━━ MATERIAL FOR THIS EXERCISE

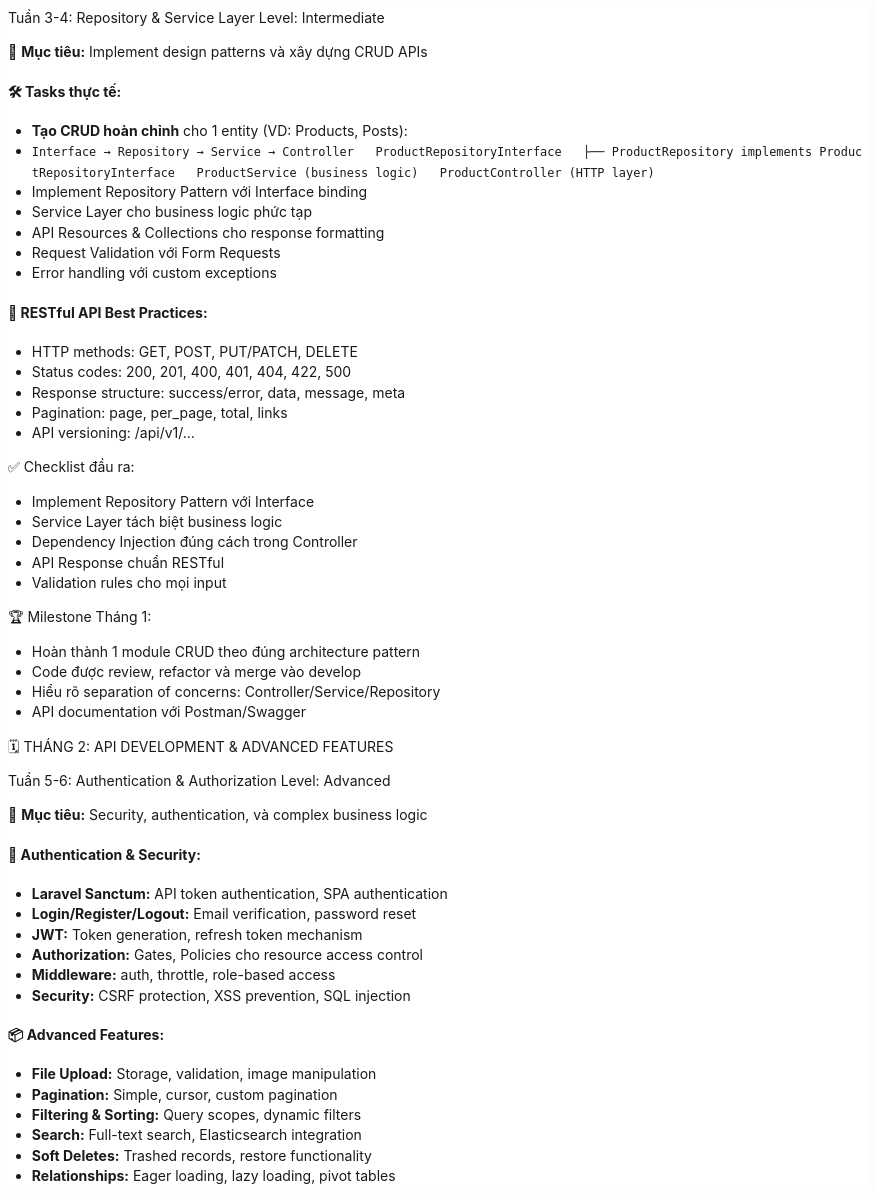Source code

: Tuần 3-4: Repository & Service Layer Level: Intermediate

🎯 **Mục tiêu:** Implement design patterns và xây dựng CRUD APIs

#### 🛠️ Tasks thực tế:

*   **Tạo CRUD hoàn chỉnh** cho 1 entity (VD: Products, Posts):
*   `Interface → Repository → Service → Controller   ProductRepositoryInterface   ├── ProductRepository implements ProductRepositoryInterface   ProductService (business logic)   ProductController (HTTP layer)`
*   Implement Repository Pattern với Interface binding
*   Service Layer cho business logic phức tạp
*   API Resources & Collections cho response formatting
*   Request Validation với Form Requests
*   Error handling với custom exceptions

#### 🎯 RESTful API Best Practices:

*   HTTP methods: GET, POST, PUT/PATCH, DELETE
*   Status codes: 200, 201, 400, 401, 404, 422, 500
*   Response structure: success/error, data, message, meta
*   Pagination: page, per\_page, total, links
*   API versioning: /api/v1/...

✅ Checklist đầu ra:

*   Implement Repository Pattern với Interface
*   Service Layer tách biệt business logic
*   Dependency Injection đúng cách trong Controller
*   API Response chuẩn RESTful
*   Validation rules cho mọi input

🏆 Milestone Tháng 1:

*   Hoàn thành 1 module CRUD theo đúng architecture pattern
*   Code được review, refactor và merge vào develop
*   Hiểu rõ separation of concerns: Controller/Service/Repository
*   API documentation với Postman/Swagger

🗓️ THÁNG 2: API DEVELOPMENT & ADVANCED FEATURES

Tuần 5-6: Authentication & Authorization Level: Advanced

🎯 **Mục tiêu:** Security, authentication, và complex business logic

#### 🔐 Authentication & Security:

*   **Laravel Sanctum:** API token authentication, SPA authentication
*   **Login/Register/Logout:** Email verification, password reset
*   **JWT:** Token generation, refresh token mechanism
*   **Authorization:** Gates, Policies cho resource access control
*   **Middleware:** auth, throttle, role-based access
*   **Security:** CSRF protection, XSS prevention, SQL injection

#### 📦 Advanced Features:

*   **File Upload:** Storage, validation, image manipulation
*   **Pagination:** Simple, cursor, custom pagination
*   **Filtering & Sorting:** Query scopes, dynamic filters
*   **Search:** Full-text search, Elasticsearch integration
*   **Soft Deletes:** Trashed records, restore functionality
*   **Relationships:** Eager loading, lazy loading, pivot tables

━━━━

_WHAT THE EXERCISE ASKS_
Render each line of the source text in all of the items as a Markdown table with the columns Row and Text, numbering the rows and omitting blank lines. Leave the pictures out of the answer.

_YOUR SOLUTION_
| Row | Text |
|---|---|
| 1 | Source code |
| 2 | : Tuần 3-4: Repository & Service Layer Level: Intermediate |
| 3 | 🎯 **Mục tiêu:** Implement design patterns và xây dựng CRUD APIs |
| 4 | #### 🛠️ Tasks thực tế: |
| 5 | *   **Tạo CRUD hoàn chỉnh** cho 1 entity (VD: Products, Posts): |
| 6 | *   `Interface → Repository → Service → Controller   ProductRepositoryInterface   ├── ProductRepository implements ProductRepositoryInterface   ProductService (business logic)   ProductController (HTTP layer)` |
| 7 | *   Implement Repository Pattern với Interface binding |
| 8 | *   Service Layer cho business logic phức tạp |
| 9 | *   API Resources & Collections cho response formatting |
| 10 | *   Request Validation với Form Requests |
| 11 | *   Error handling với custom exceptions |
| 12 | #### 🎯 RESTful API Best Practices: |
| 13 | *   HTTP methods: GET, POST, PUT/PATCH, DELETE |
| 14 | *   Status codes: 200, 201, 400, 401, 404, 422, 500 |
| 15 | *   Response structure: success/error, data, message, meta |
| 16 | *   Pagination: page, per\_page, total, links |
| 17 | *   API versioning: /api/v1/... |
| 18 | ✅ Checklist đầu ra: |
| 19 | *   Implement Repository Pattern với Interface |
| 20 | *   Service Layer tách biệt business logic |
| 21 | *   Dependency Injection đúng cách trong Controller |
| 22 | *   API Response chuẩn RESTful |
| 23 | *   Validation rules cho mọi input |
| 24 | 🏆 Milestone Tháng 1: |
| 25 | *   Hoàn thành 1 module CRUD theo đúng architecture pattern |
| 26 | *   Code được review, refactor và merge vào develop |
| 27 | *   Hiểu rõ separation of concerns: Controller/Service/Repository |
| 28 | *   API documentation với Postman/Swagger |
| 29 | 🗓️ THÁNG 2: API DEVELOPMENT & ADVANCED FEATURES |
| 30 | Tuần 5-6: Authentication & Authorization Level: Advanced |
| 31 | 🎯 **Mục tiêu:** Security, authentication, và complex business logic |
| 32 | #### 🔐 Authentication & Security: |
| 33 | *   **Laravel Sanctum:** API token authentication, SPA authentication |
| 34 | *   **Login/Register/Logout:** Email verification, password reset |
| 35 | *   **JWT:** Token generation, refresh token mechanism |
| 36 | *   **Authorization:** Gates, Policies cho resource access control |
| 37 | *   **Middleware:** auth, throttle, role-based access |
| 38 | *   **Security:** CSRF protection, XSS prevention, SQL injection |
| 39 | #### 📦 Advanced Features: |
| 40 | *   **File Upload:** Storage, validation, image manipulation |
| 41 | *   **Pagination:** Simple, cursor, custom pagination |
| 42 | *   **Filtering & Sorting:** Query scopes, dynamic filters |
| 43 | *   **Search:** Full-text search, Elasticsearch integration |
| 44 | *   **Soft Deletes:** Trashed records, restore functionality |
| 45 | *   **Relationships:** Eager loading, lazy loading, pivot tables |